In the early days of anthropology, it was uncommon for individuals from colonized societies to author ethnographic studies about their own cultures. That said, there were exceptions. Among the most notable African intellectuals who engaged in this kind of study were the Malian writer Amadou Hampâté Bâ, who spent much of his life documenting Fulani oral traditions and West African cosmologies; the Pan-African thinker Edward Wilmot Blyden, who wrote extensively on African religion and cultural life in West Africa; and the lesser-known David Boilat, who compiled detailed observations on Senegalese societies in his important 1853 work, Esquisses sénégalaises.
Boilat was born in Saint-Louis on April 23, 1814, to a Signare mother and a French father. In 1841, alongside Jean-Pierre Moussa and Arsène Fridoil, he was ordained into the catholic priesthood as part of a broader initiative to train an African clergy that could evangelize local populations2. Nonetheless, Boilat’s mission in the region extended beyond religious ritual and also included education and ethnographic study, both intended to support the expansion of Catholic missions in Senegal.

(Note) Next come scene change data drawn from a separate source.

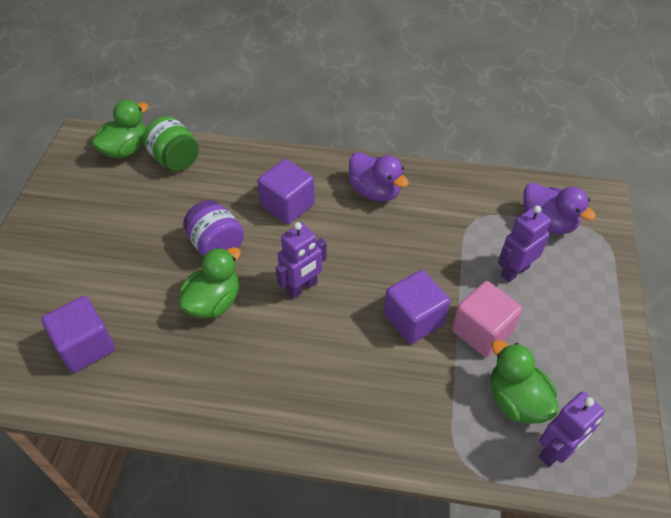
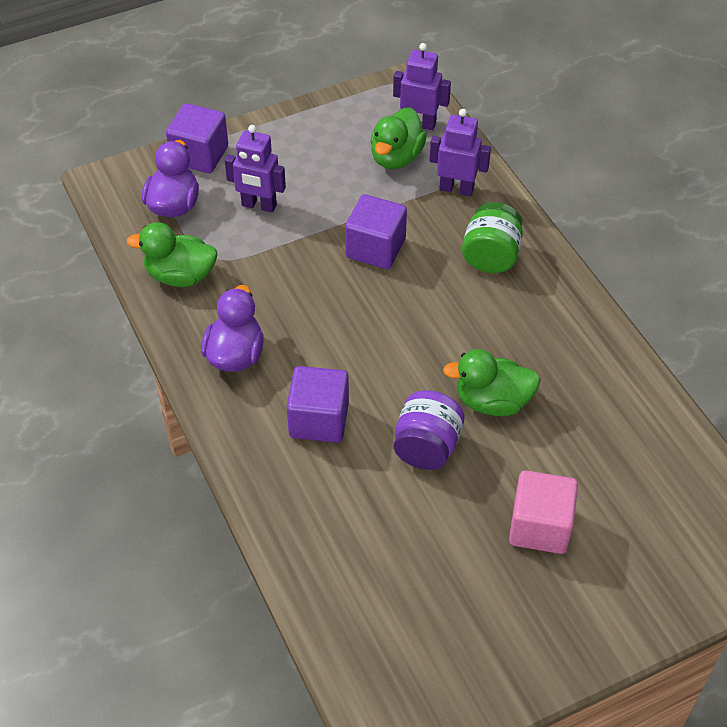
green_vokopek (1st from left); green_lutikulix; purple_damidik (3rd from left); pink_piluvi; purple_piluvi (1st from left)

His seminal work, Esquisses sénégalaises, is a medley of literary forms. The text combines illustrations, travel writing, speeches, ethnographic observations, letters exchanged with colonial administrators, priests, and elements of social critique. The result is a wide-ranging portrait of what it meant to live and work as an African missionary in the 19th century. Boilat occupies a liminal position throughout the text. He constantly negotiates his deep ties to the local populations with his allegiance to the colonial administration and the catholic church. His dual position is evident in the many passages where he recounts his friendships with local marabouts, his regular visits to the homes of the Signares, and his regular correspondence with the French administration and fellow missionaries.
Throughout Esquisses, Boilat highlights the distinctiveness of Saint-Louis and Gorée, as these two regions had long been in contact with Christian missionaries and European traders before French colonization. He also provides detailed descriptions of the landscapes, religious practices, superstitions, clothing, and physical appearances of the various peoples that comprise Senegal. Many of these insights were provided by local informants, whom Boilat does not fail to name, unlike most European reports of the time.
Besides ethnographic study, Boilat presents strong arguments and concerns for education in Senegal in the text. He emphasizes instruction in French for both boys and girls as essential to the advancement of civilization in Senegal and is particularly invested in the teaching of French and Latin. He views the instruction of these languages as foundational to a meaningful education. Without these languages, he argues, school instruction would merely “fill students’ memories with an infinity of useless words.” Boilat’s views on education echo those of Léopold Sédar Senghor, who also insisted that African students needed to master French to become what he called “des nègres nouveaux3.”
Boilat’s interest in languages was not limited to European languages. He conducted studies on indigenous Senegalese languages and was, in fact, the first Senegalese writer to produce a detailed linguistic survey of Wolof, in a groundbreaking work titled La Grammaire de la langue Wolof. Eventually, the colonial administration will dismiss the study he carried out in this book as too “native” in its attention to phonology4.
In Esquisses Sénégalaises, Boilat also strongly advocated for the reopening of a secondary school he had created in Senegal. He believed that advanced education could equip local populations with civilization and expose them to career paths in science, agriculture, and commerce at a time when trade was considered the only viable occupation for an indigenous person in Senegal. He also hoped that the newly educated would, in turn, promote the French language and its ideals throughout Senegal..
Boilat yearned for a new class of African intellectuals, like those of the past, whom he described as “the first lights of the world, the Church Fathers, whose scholarly works still stir our imagination today”. Among those, he cites and reclaims as African, Saint Augustine, who is now regarded as a foundational figure in the Western philosophical tradition.
Although David Boilat worked in close partnership with the colonial administration, his position within that system was complex and often contested, as seen in the closure of his secondary school and the rejection of his linguistic study of Wolof. Boilat did not envision Senegal as a land destined for subjugation under imperial rule but as a society capable of embracing civilization and actively participating in its shaping. Therefore, his ethnographic study of the Senegalese people in Esquisses Sénégalaise was intended to help fulfill this goal. It rejected the fixation of Africans into a premodern or “primitive” past and proposed ways of integrating them into the modern present.